*Problem to work on*. Report, in full, each line of the material below in which the string "테이블에" occurs.
[[ Data extract open ]]
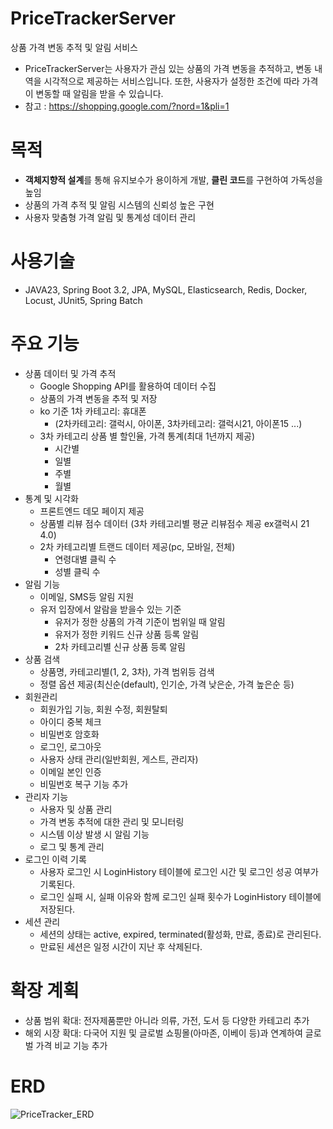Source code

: # PriceTrackerServer
상품 가격 변동 추적 및 알림 서비스
- PriceTrackerServer는 사용자가 관심 있는 상품의 가격 변동을 추적하고, 변동 내역을 시각적으로 제공하는 서비스입니다. 또한, 사용자가 설정한 조건에 따라 가격이 변동할 때 알림을 받을 수 있습니다.
- 참고 : https://shopping.google.com/?nord=1&pli=1

# 목적
- **객체지향적 설계**를 통해 유지보수가 용이하게 개발, **클린 코드**를 구현하여 가독성을 높임
- 상품의 가격 추적 및 알림 시스템의 신뢰성 높은 구현
- 사용자 맞춤형 가격 알림 및 통계성 데이터 관리

# 사용기술
- JAVA23, Spring Boot 3.2, JPA, MySQL, Elasticsearch, Redis, Docker, Locust, JUnit5, Spring Batch

# 주요 기능
- 상품 데이터 및 가격 추적
  - Google Shopping API를 활용하여 데이터 수집
  - 상품의 가격 변동을 추적 및 저장
  - ko 기준 1차 카테고리: 휴대폰
    - (2차카테고리: 갤럭시, 아이폰, 3차카테고리: 갤럭시21, 아이폰15 ...)
  - 3차 카테고리 상품 별 할인율, 가격 통계(최대 1년까지 제공)
    - 시간별
    - 일별
    - 주별
    - 월별
- 통계 및 시각화
  - 프론트엔드 데모 페이지 제공
  - 상품별 리뷰 점수 데이터 (3차 카테고리별 평균 리뷰점수 제공 ex갤럭시 21 4.0)
  - 2차 카테고리별 트랜드 데이터 제공(pc, 모바일, 전체)
    - 연령대별 클릭 수
    - 성별 클릭 수
- 알림 기능
  - 이메일, SMS등 알림 지원
  - 유저 입장에서 알람을 받을수 있는 기준
    - 유저가 정한 상품의 가격 기준이 범위일 때 알림
    - 유저가 정한 키워드 신규 상품 등록 알림
    - 2차 카테고리별 신규 상품 등록 알림
- 상품 검색
  - 상품명, 카테고리별(1, 2, 3차), 가격 범위등 검색
  - 정렬 옵션 제공(최신순(default), 인기순, 가격 낮은순, 가격 높은순 등)
- 회원관리
  - 회원가입 기능, 회원 수정, 회원탈퇴
  - 아이디 중복 체크
  - 비밀번호 암호화
  - 로그인, 로그아웃
  - 사용자 상태 관리(일반회원, 게스트, 관리자)
  - 이메일 본인 인증
  - 비밀번호 복구 기능 추가
- 관리자 기능
  - 사용자 및 상품 관리
  - 가격 변동 추적에 대한 관리 및 모니터링
  - 시스템 이상 발생 시 알림 기능
  - 로그 및 통계 관리
- 로그인 이력 기록
  - 사용자 로그인 시 LoginHistory 테이블에 로그인 시간 및 로그인 성공 여부가 기록된다.
  - 로그인 실패 시, 실패 이유와 함께 로그인 실패 횟수가 LoginHistory 테이블에 저장된다.
- 세션 관리
  - 세션의 상태는 active, expired, terminated(활성화, 만료, 종료)로 관리된다.
  - 만료된 세션은 일정 시간이 지난 후 삭제된다.
  
# 확장 계획
- 상품 범위 확대: 전자제품뿐만 아니라 의류, 가전, 도서 등 다양한 카테고리 추가
- 해외 시장 확대: 다국어 지원 및 글로벌 쇼핑몰(아마존, 이베이 등)과 연계하여 글로벌 가격 비교 기능 추가

# ERD
![PriceTracker_ERD](https://github.com/user-attachments/assets/f2a6285e-b936-4d83-9cf4-65432d821015)
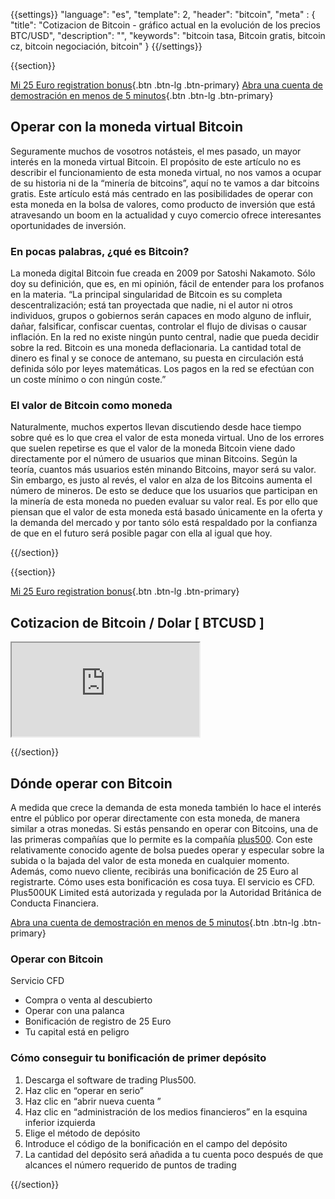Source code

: {{settings}}
  "language": "es",
  "template": 2,
  "header": "bitcoin",
  "meta" : {
    "title": "Cotizacion de Bitcoin - gráfico actual en la evolución de los precios BTC/USD",
    "description": "",
    "keywords": "bitcoin tasa, Bitcoin gratis, bitcoin cz, bitcoin negociación, bitcoin"
  }
{{/settings}}

{{section}}

[Mi 25 Euro registration bonus](http://www.plus500.com/es/StartTrading.aspx?id=66349&pl=2){.btn .btn-lg .btn-primary} [Abra una cuenta de demostración en menos de 5 minutos](http://www.plus500.com/es/StartTrading.aspx?id=66349&pl=2){.btn .btn-lg .btn-primary}

## Operar con la moneda virtual Bitcoin

Seguramente muchos de vosotros notásteis, el mes pasado, un mayor interés en la moneda virtual Bitcoin. El propósito de este artículo no es describir el funcionamiento de esta moneda virtual, no nos vamos a ocupar de su historia ni de la “minería de bitcoins”, aquí no te vamos a dar bitcoins gratis. Este artículo está más centrado en las posibilidades de operar con esta moneda en la bolsa de valores, como producto de inversión que está atravesando un boom en la actualidad y cuyo comercio ofrece interesantes oportunidades de inversión. 

### En pocas palabras, ¿qué es Bitcoin?

La moneda digital Bitcoin fue creada en 2009 por Satoshi Nakamoto. Sólo doy su definición, que es, en mi opinión, fácil de entender para los profanos en la materia. “La principal singularidad de Bitcoin es su completa descentralización; está tan proyectada que nadie, ni el autor ni otros individuos, grupos o gobiernos serán capaces en modo alguno de influir, dañar, falsificar, confiscar cuentas, controlar el flujo de divisas o causar inflación. En la red no existe ningún punto central, nadie que pueda decidir sobre la red. Bitcoin es una moneda deflacionaria. La cantidad total de dinero es final y se conoce de antemano, su puesta en circulación está definida sólo por leyes matemáticas. Los pagos en la red se efectúan con un coste mínimo o con ningún coste.”

### El valor de Bitcoin como moneda

Naturalmente, muchos expertos llevan discutiendo desde hace tiempo sobre qué es lo que crea el valor de esta moneda virtual. Uno de los errores que suelen repetirse es que el valor de la moneda Bitcoin viene dado directamente por el número de usuarios que minan Bitcoins. Según la teoría, cuantos más usuarios estén minando Bitcoins, mayor será su valor. Sin embargo, es justo al revés, el valor en alza de los Bitcoins aumenta el número de mineros. De esto se deduce que los usuarios que participan en la minería de esta moneda no pueden evaluar su valor real. Es por ello que piensan que el valor de esta moneda está basado únicamente en la oferta y la demanda del mercado y por tanto sólo está respaldado por la confianza de que en el futuro será posible pagar con ella al igual que hoy.

{{/section}}

{{section}}

[Mi 25 Euro registration bonus](http://www.plus500.com/es/StartTrading.aspx?id=66349&pl=2){.btn .btn-lg .btn-primary}

## Cotizacion de Bitcoin / Dolar [ BTCUSD ]

<div class="container kurz">
<a href="http://www.plus500.com/es/StartTrading.aspx?id=66349&tags=Bitcoin&pl=2"></a>
<a href="http://www.plus500.com/es/StartTrading.aspx?id=66349&tags=Bitcoin&pl=2"></a>
<iframe src="http://marketools.plus500.com/Widgets/InstrumentChartContainer?hl=es&cty=ES&id=66349&tags=widg+chart+litecoin&pl=2&instSymb=BTCUSD"></iframe>
</div>

{{/section}}



## Dónde operar con Bitcoin

A medida que crece la demanda de esta moneda también lo hace el interés entre el público por operar directamente con esta moneda, de manera similar a otras monedas. Si estás pensando en operar con Bitcoins, una de las primeras compañías que lo permite es la compañía [plus500](http://www.forexsrovnavac.cz/es/plus500). Con este relativamente conocido agente de bolsa puedes operar y especular sobre la subida o la bajada del valor de esta moneda en cualquier momento. Además, como nuevo cliente, recibirás una bonificación de 25 Euro al registrarte. Cómo uses esta bonificación es cosa tuya. El servicio es CFD. Plus500UK Limited está autorizada y regulada  por la Autoridad Británica de Conducta Financiera.

[Abra una cuenta de demostración en menos de 5 minutos](http://www.plus500.com/es/StartTrading.aspx?id=66349&pl=2){.btn .btn-lg .btn-primary}

### Operar con Bitcoin
Servicio CFD

 * Compra o venta al descubierto
 * Operar con una palanca
 * Bonificación de registro de 25 Euro
 * Tu capital está en peligro


### Cómo conseguir tu bonificación de primer depósito
  1.  Descarga el software de trading Plus500.
  2.  Haz clic en “operar en serio”
  3.  Haz clic en “abrir nueva cuenta ”
  4.  Haz clic en “administración de los medios financieros” en la esquina inferior izquierda
  5.  Elige el método de depósito
  6.  Introduce el código de la bonificación en el campo del depósito
  7.  La cantidad del depósito será añadida a tu cuenta poco después de que alcances el número requerido de puntos de trading

{{/section}}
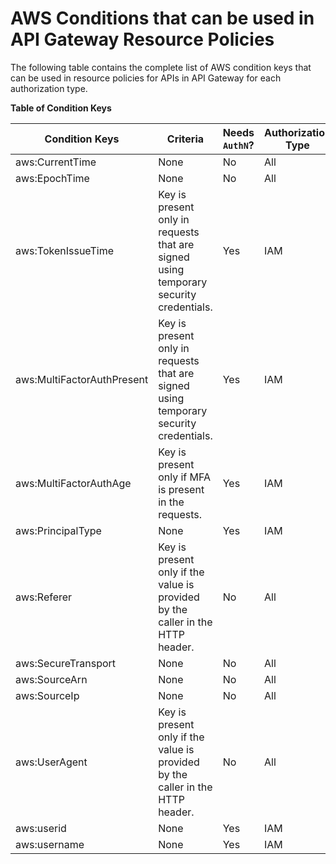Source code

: # AWS Conditions that can be used in API Gateway Resource Policies<a name="apigateway-resource-policies-aws-condition-keys"></a>

The following table contains the complete list of AWS condition keys that can be used in resource policies for APIs in API Gateway for each authorization type\.


**Table of Condition Keys**  

| Condition Keys | Criteria | Needs `AuthN`? | Authorization Type | 
| --- | --- | --- | --- | 
| aws:CurrentTime | None | No | All | 
| aws:EpochTime | None | No | All | 
| aws:TokenIssueTime | Key is present only in requests that are signed using temporary security credentials\. | Yes | IAM | 
| aws:MultiFactorAuthPresent | Key is present only in requests that are signed using temporary security credentials\. | Yes | IAM | 
| aws:MultiFactorAuthAge | Key is present only if MFA is present in the requests\. | Yes | IAM | 
| aws:PrincipalType | None | Yes | IAM | 
| aws:Referer | Key is present only if the value is provided by the caller in the HTTP header\. | No | All | 
| aws:SecureTransport | None | No | All | 
| aws:SourceArn | None | No | All | 
| aws:SourceIp | None | No | All | 
| aws:UserAgent | Key is present only if the value is provided by the caller in the HTTP header\. | No | All | 
| aws:userid | None | Yes | IAM | 
| aws:username | None | Yes | IAM |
[[ Data extract closed ]]
*Written response*.
  - 사용자 로그인 시 LoginHistory 테이블에 로그인 시간 및 로그인 성공 여부가 기록된다.
  - 로그인 실패 시, 실패 이유와 함께 로그인 실패 횟수가 LoginHistory 테이블에 저장된다.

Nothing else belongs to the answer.